Keeper of the Dead and the Bugs

 

The most recent work for the Monsters and the last for the show was the Keeper of the Dead.  This is a piece, like the Lion, that waited for its purpose as the story evolved.  This piece features asymmetrical horns, a detail that troubled me when I finished with the piece.

The original plan was to  make three dead monsters for grouping of the Dead Ones, each at a different stage of exoskeletal growth.  I unfortunately ran out of time to make the third dead one for the series before the show.  I still wanted a grouping of three since the other monsters are centered around groups of two.  I chose to bring the piece that came to be known as Keeper of the Dead to hold the number three in the grouping.

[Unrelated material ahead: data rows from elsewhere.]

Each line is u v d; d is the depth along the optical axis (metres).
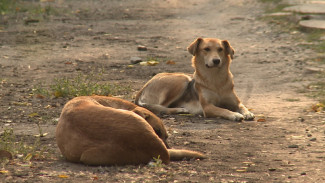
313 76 15.74
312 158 7.92
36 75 15.93
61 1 35.31
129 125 6.75
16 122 10.42
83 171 6.69
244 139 9.26
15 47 20.39
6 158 7.33
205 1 34.12
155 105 12.04
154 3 34.59
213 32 24.42
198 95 12.01
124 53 19.88
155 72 16.78
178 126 10.46
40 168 6.88
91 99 7.88
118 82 15.19
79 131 6.89
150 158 6.85
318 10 25.33
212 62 11.53
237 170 7.16
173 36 23.64
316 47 19.83
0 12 28.56
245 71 16.97
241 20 26.75
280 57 18.78
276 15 26.22
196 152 7.78
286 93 13.88
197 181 6.50
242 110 11.69
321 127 10.10
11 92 13.49
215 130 10.05
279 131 9.89
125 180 6.37
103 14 29.95
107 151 6.73
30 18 26.95
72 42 21.88
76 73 16.33
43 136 9.23
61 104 12.26
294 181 6.68
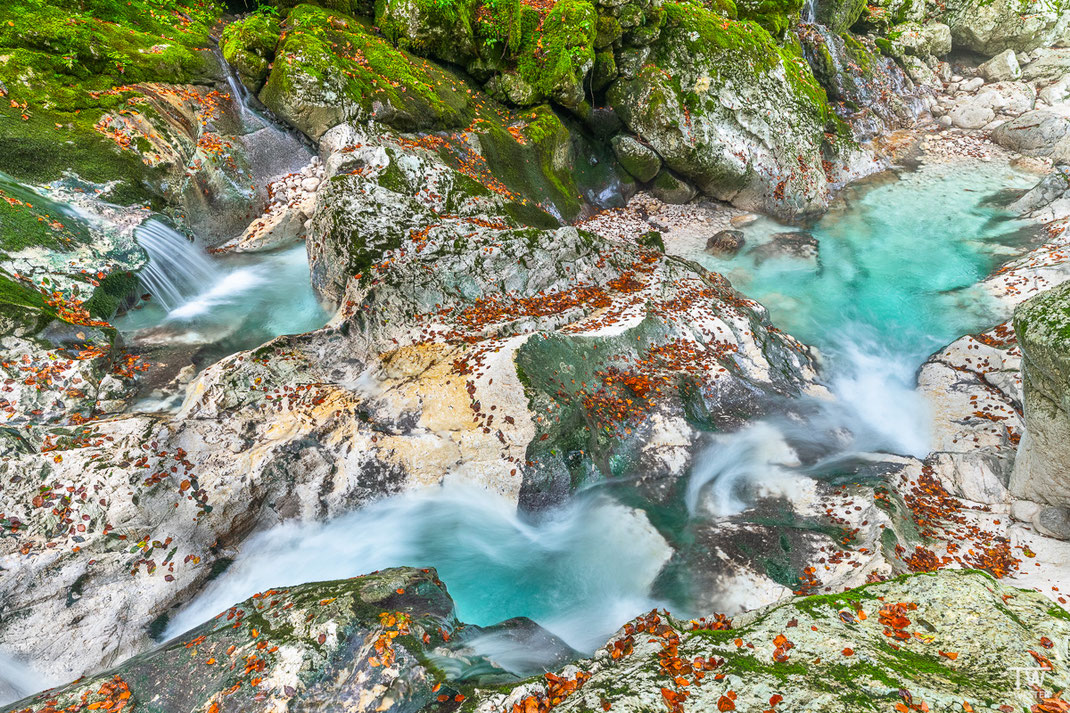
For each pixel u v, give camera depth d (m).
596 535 6.94
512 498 6.94
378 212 9.80
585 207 14.63
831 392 9.80
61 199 9.21
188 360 8.79
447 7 13.37
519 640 5.41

Unlike the Singer and the Hunter, the Keeper of the dead is chosen rather than born into a particular family.  The deformity of the horns indicated a particular talent that is required for the duties of the keeper.  The Bugs activity makes a particular sound in the bodies of the Dead Ones.  This sound causes the keeper to have a type of hallucination, and  this is how the will of the ancestors is interpreted.

The singer, with his roll as historian, the Hunter as person primarily responsible for the physical welfare of the clan and the Keeper who interprets the will of the ancestors, comprise the government of the Monsters.  Decisions about location and movement, interaction with other clans and other factors impacting daily life of the clan are decided by this group.